What the task asks: Any image in the records is to be skipped; everything else should be reproduced exactly.

Provided records:
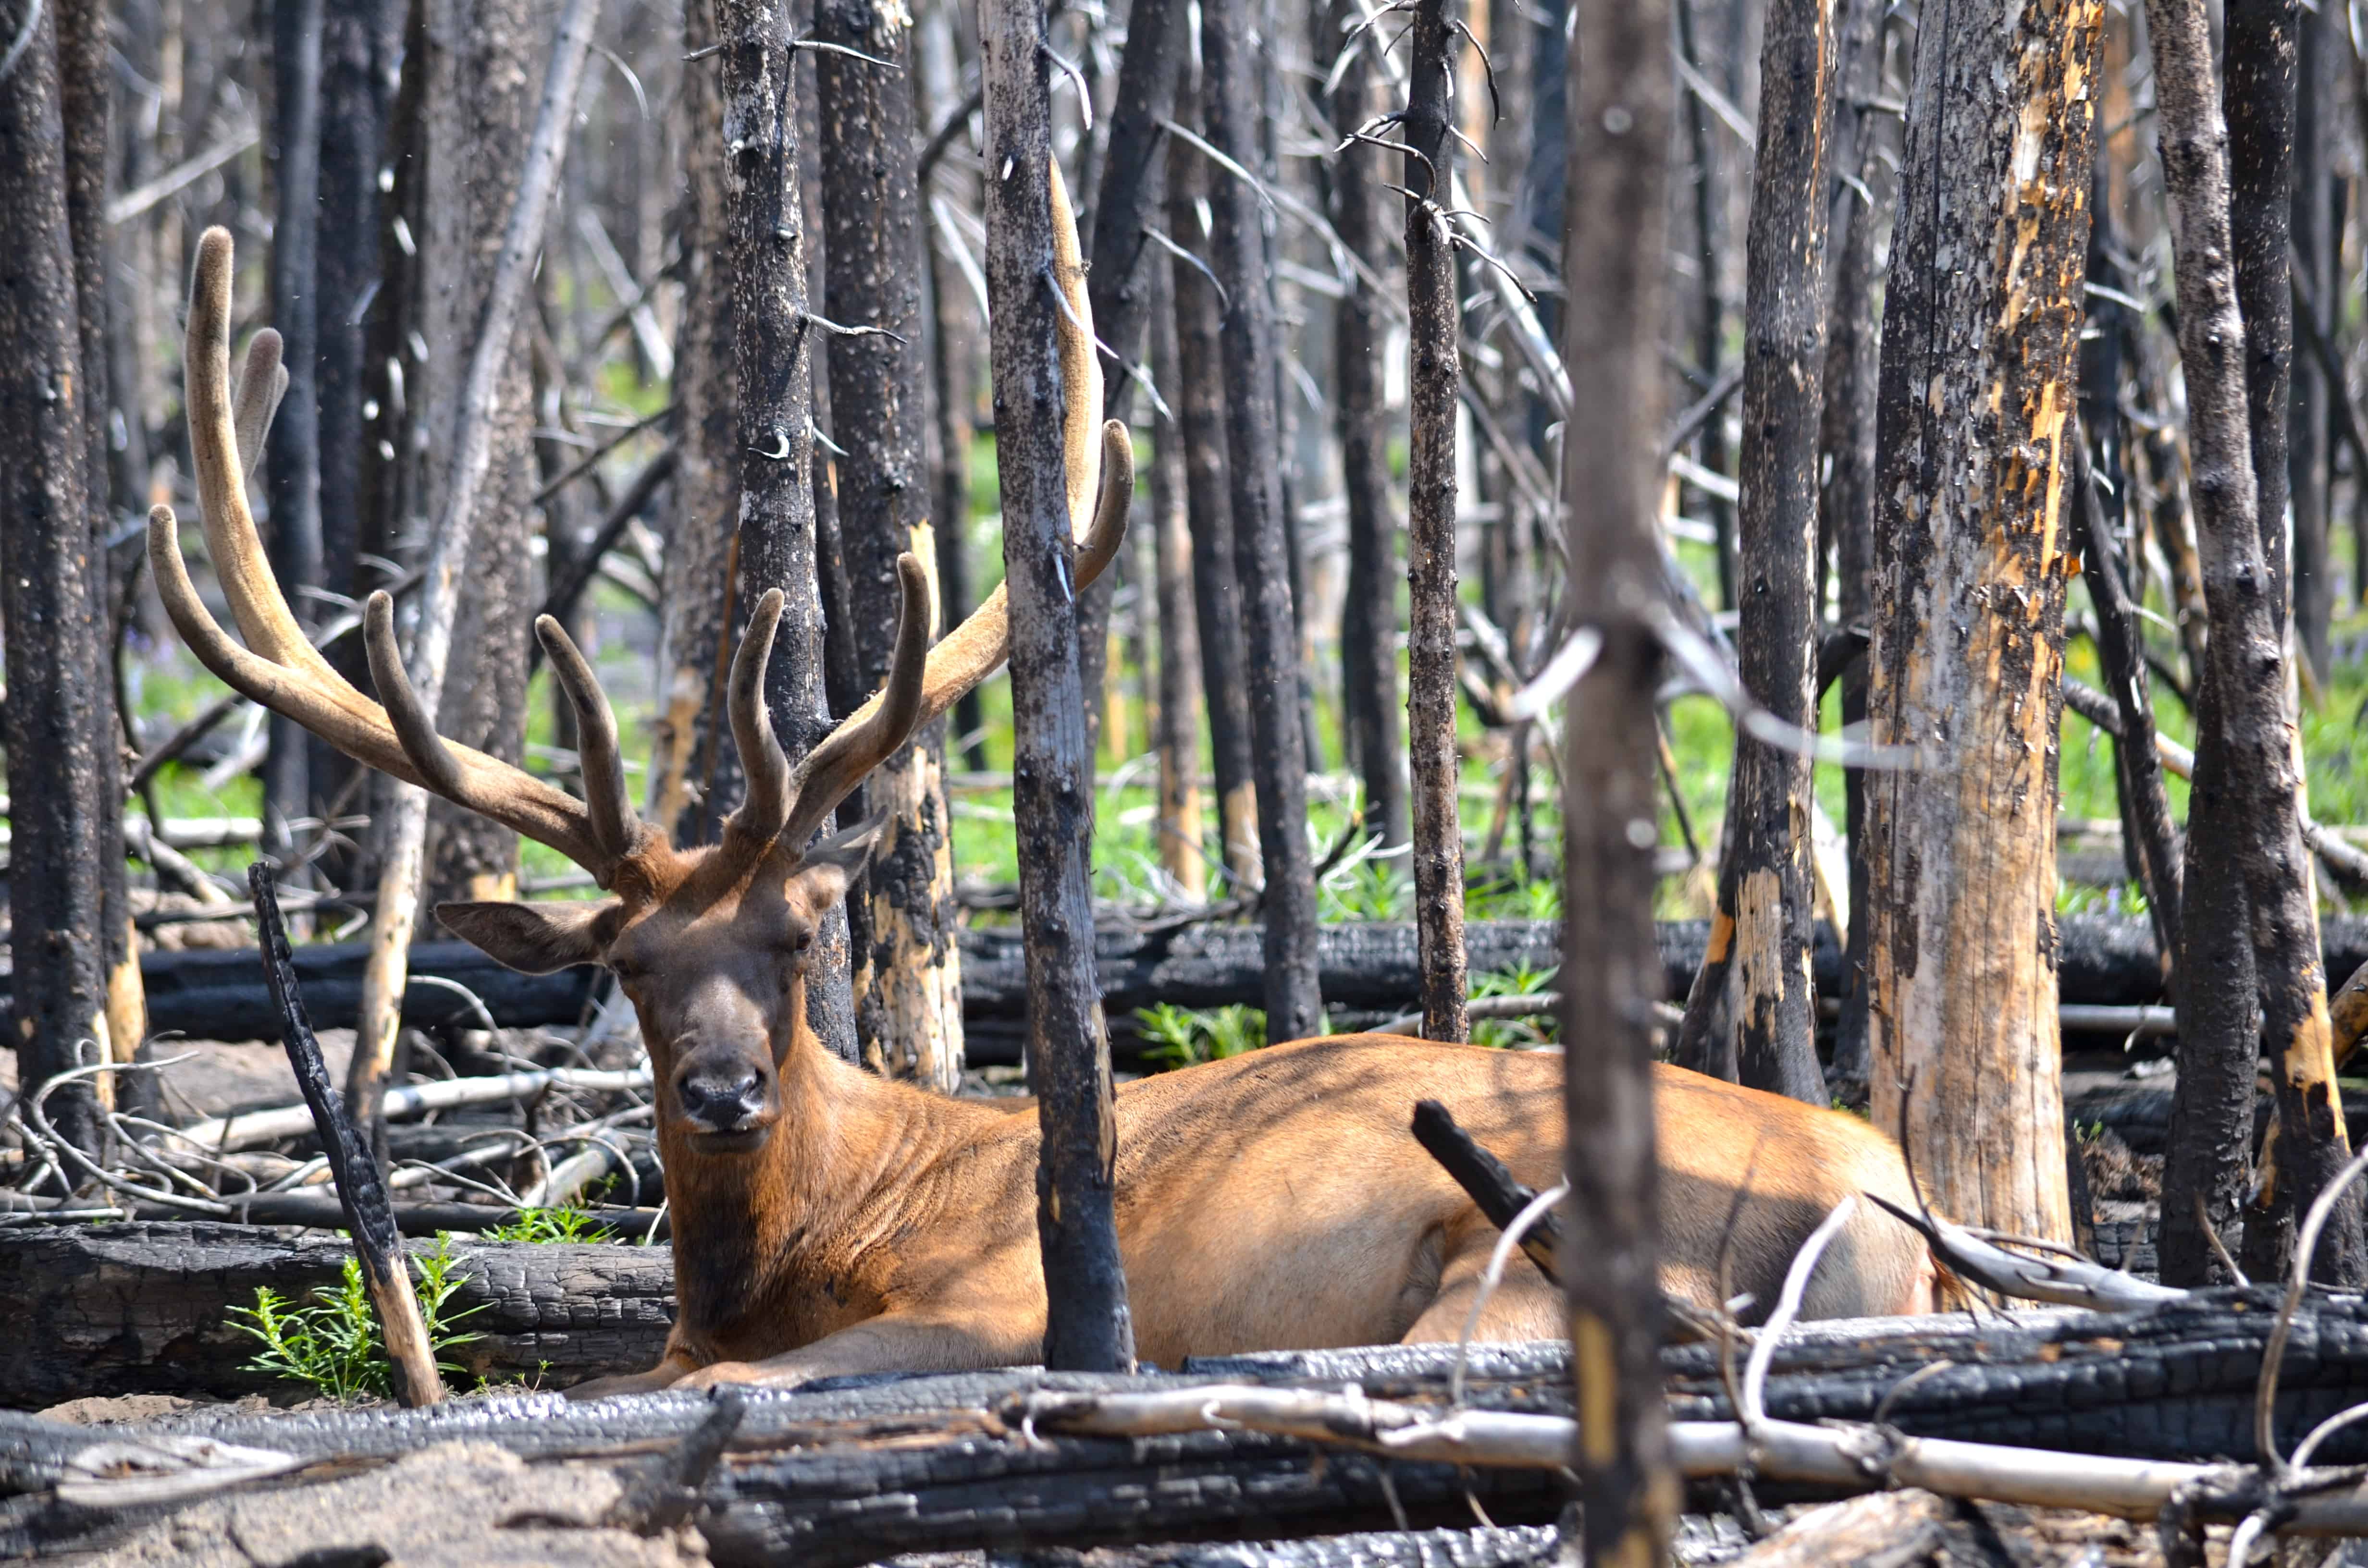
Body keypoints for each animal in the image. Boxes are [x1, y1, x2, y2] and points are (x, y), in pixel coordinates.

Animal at [150, 173, 1934, 1401]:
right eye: (629, 964)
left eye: (794, 941)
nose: (722, 1090)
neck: (816, 1225)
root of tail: (1888, 1199)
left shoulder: (997, 1299)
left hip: (1502, 1255)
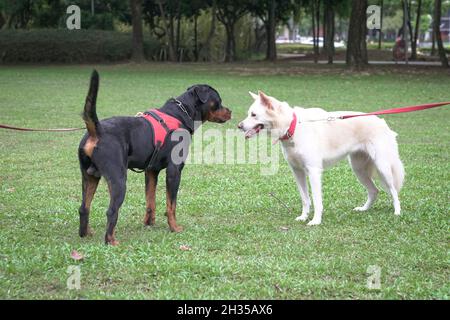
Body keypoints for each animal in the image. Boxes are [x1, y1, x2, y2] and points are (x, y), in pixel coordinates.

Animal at [78, 70, 232, 245]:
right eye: (219, 101)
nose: (230, 112)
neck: (182, 113)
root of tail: (96, 130)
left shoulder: (151, 171)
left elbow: (150, 201)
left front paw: (149, 223)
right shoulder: (174, 170)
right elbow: (171, 204)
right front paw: (174, 227)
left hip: (90, 176)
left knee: (83, 207)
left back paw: (85, 233)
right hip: (118, 179)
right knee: (111, 211)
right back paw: (112, 241)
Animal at [239, 90, 404, 225]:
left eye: (253, 115)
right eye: (249, 114)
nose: (239, 126)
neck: (293, 127)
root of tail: (382, 122)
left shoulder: (313, 172)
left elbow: (317, 200)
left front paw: (316, 221)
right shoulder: (297, 172)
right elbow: (305, 199)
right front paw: (304, 217)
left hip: (382, 167)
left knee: (394, 191)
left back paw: (397, 212)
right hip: (358, 170)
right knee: (374, 191)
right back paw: (364, 209)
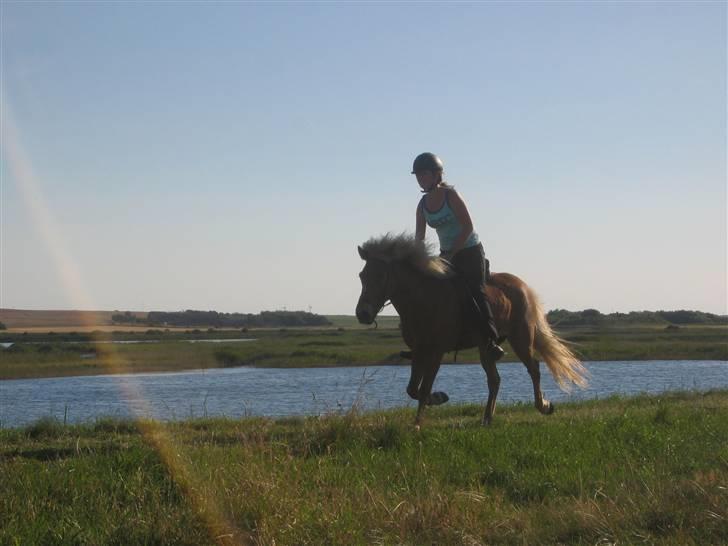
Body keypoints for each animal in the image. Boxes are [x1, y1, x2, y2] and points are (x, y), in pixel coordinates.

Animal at [356, 232, 588, 428]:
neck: (422, 299)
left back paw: (544, 406)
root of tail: (523, 286)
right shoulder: (420, 351)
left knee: (534, 368)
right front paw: (437, 399)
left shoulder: (435, 351)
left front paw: (418, 424)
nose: (362, 314)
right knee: (494, 379)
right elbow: (413, 388)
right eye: (362, 275)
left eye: (380, 276)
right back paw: (487, 418)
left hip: (520, 337)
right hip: (485, 345)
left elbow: (423, 388)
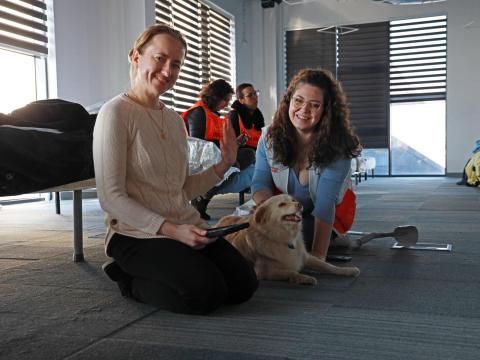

Solved exercise:
Body keypoints for each animal in the image. Boxes are [x1, y1, x2, y2] and points are (x, y), in pixel coordinates.

Animal at [150, 173, 1934, 1401]:
right eye: (629, 964)
left eye: (794, 941)
nose: (722, 1090)
neck: (816, 1225)
root of tail: (1888, 1199)
left shoulder: (997, 1299)
left hip: (1502, 1255)
Body keypoints for each animal in the image. Boxes are [x1, y1, x2, y2] and points are (x, y), in pixel coordinates.

Animal at [78, 70, 232, 245]:
right eye: (219, 101)
nose: (230, 112)
neck: (182, 113)
root of tail: (96, 130)
left shoulder: (151, 171)
left elbow: (150, 201)
left front paw: (149, 223)
right shoulder: (174, 170)
right elbow: (171, 204)
right front paw: (174, 227)
left hip: (90, 176)
left knee: (83, 207)
left back paw: (85, 233)
right hip: (118, 179)
right knee: (111, 211)
right back paw: (112, 241)
Animal at [239, 90, 404, 225]:
left eye: (253, 115)
right eye: (249, 114)
nose: (239, 126)
neck: (293, 127)
root of tail: (382, 122)
left shoulder: (313, 172)
left elbow: (317, 200)
left front paw: (316, 221)
right shoulder: (297, 172)
right elbow: (305, 199)
right front paw: (304, 217)
left hip: (382, 167)
left knee: (394, 191)
left back paw: (397, 212)
right hip: (358, 170)
right knee: (374, 191)
right back paw: (364, 209)
Body keypoints for each animal in the image. Boxes are [x1, y1, x2, y2] and points are (x, y), in pixel coordinates.

Animal at [356, 232, 588, 428]:
neck: (422, 299)
left back paw: (544, 406)
root of tail: (523, 286)
right shoulder: (420, 351)
left knee: (534, 368)
right front paw: (437, 399)
left shoulder: (435, 351)
left front paw: (418, 424)
nose: (362, 314)
right knee: (494, 379)
right elbow: (413, 388)
right eye: (362, 275)
left eye: (380, 276)
right back paw: (487, 418)
left hip: (520, 337)
right hip: (485, 345)
left elbow: (423, 388)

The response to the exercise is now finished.